REQUIRED TASK —
Rewrite the lines of every row with "common name" replaced by "vernacular name", changing nothing else and omitting the pictures.

** START OF DATASET EXCERPTS **

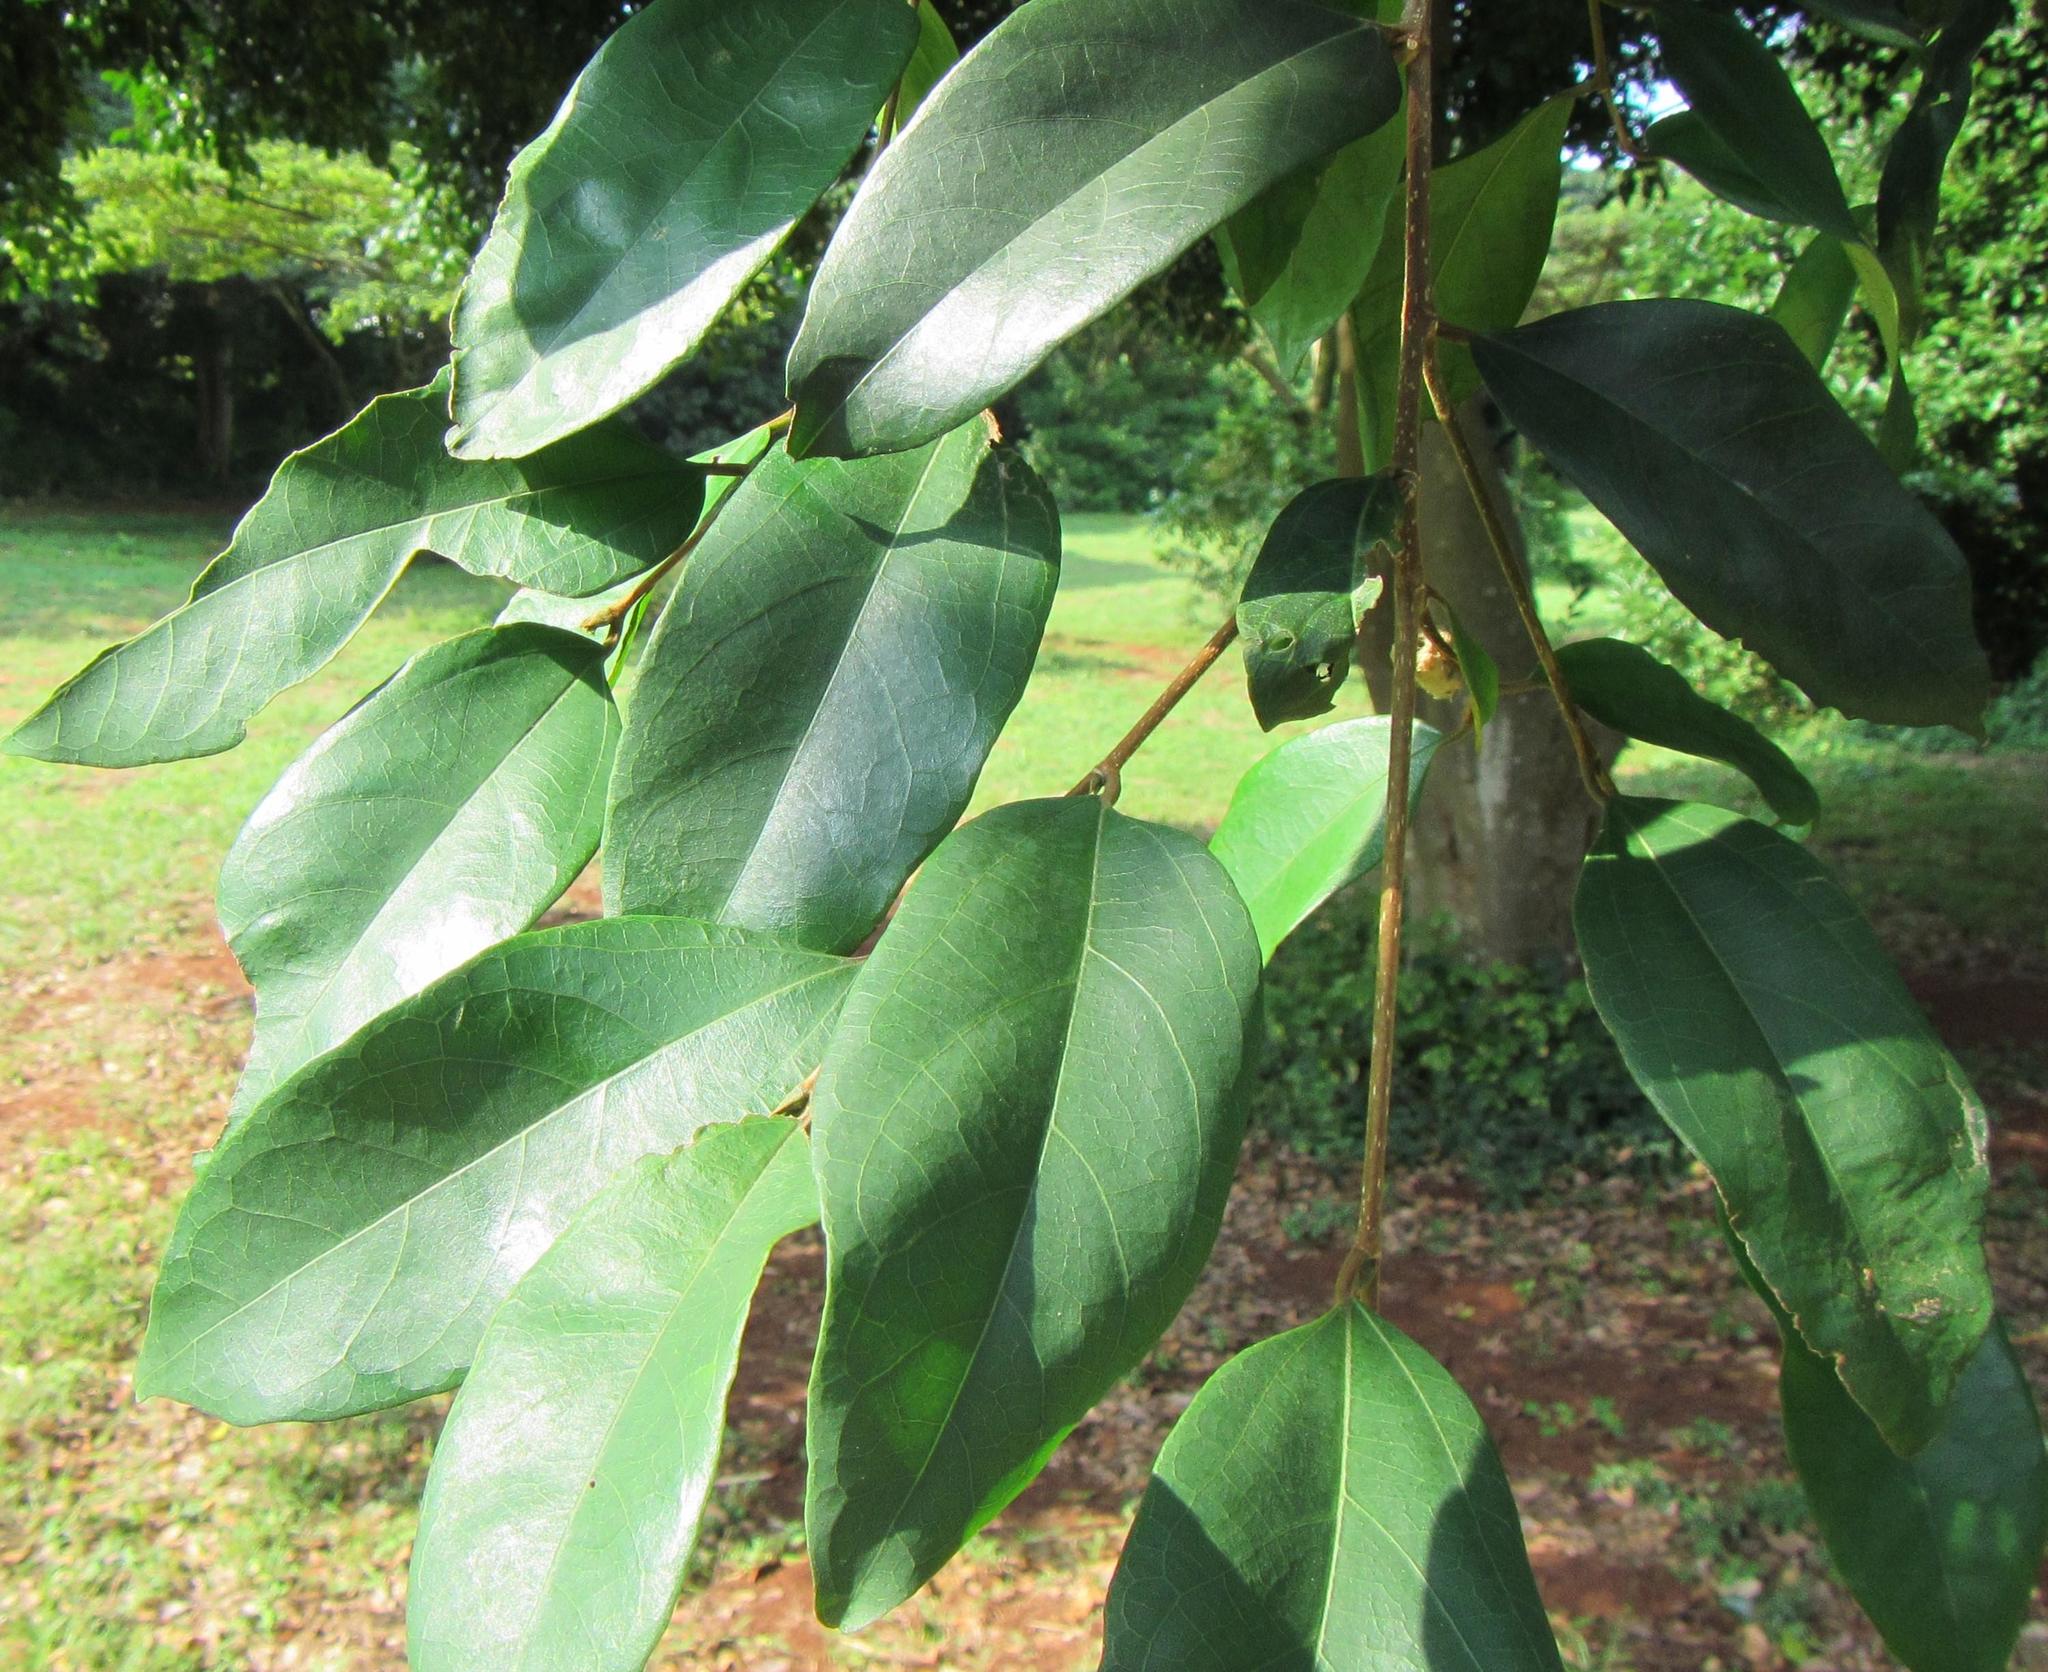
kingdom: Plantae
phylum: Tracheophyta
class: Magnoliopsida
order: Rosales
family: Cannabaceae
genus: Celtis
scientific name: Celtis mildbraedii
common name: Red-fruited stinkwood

** END OF DATASET EXCERPTS **

FINISHED ANSWER —
kingdom: Plantae
phylum: Tracheophyta
class: Magnoliopsida
order: Rosales
family: Cannabaceae
genus: Celtis
scientific name: Celtis mildbraedii
vernacular name: Red-fruited stinkwood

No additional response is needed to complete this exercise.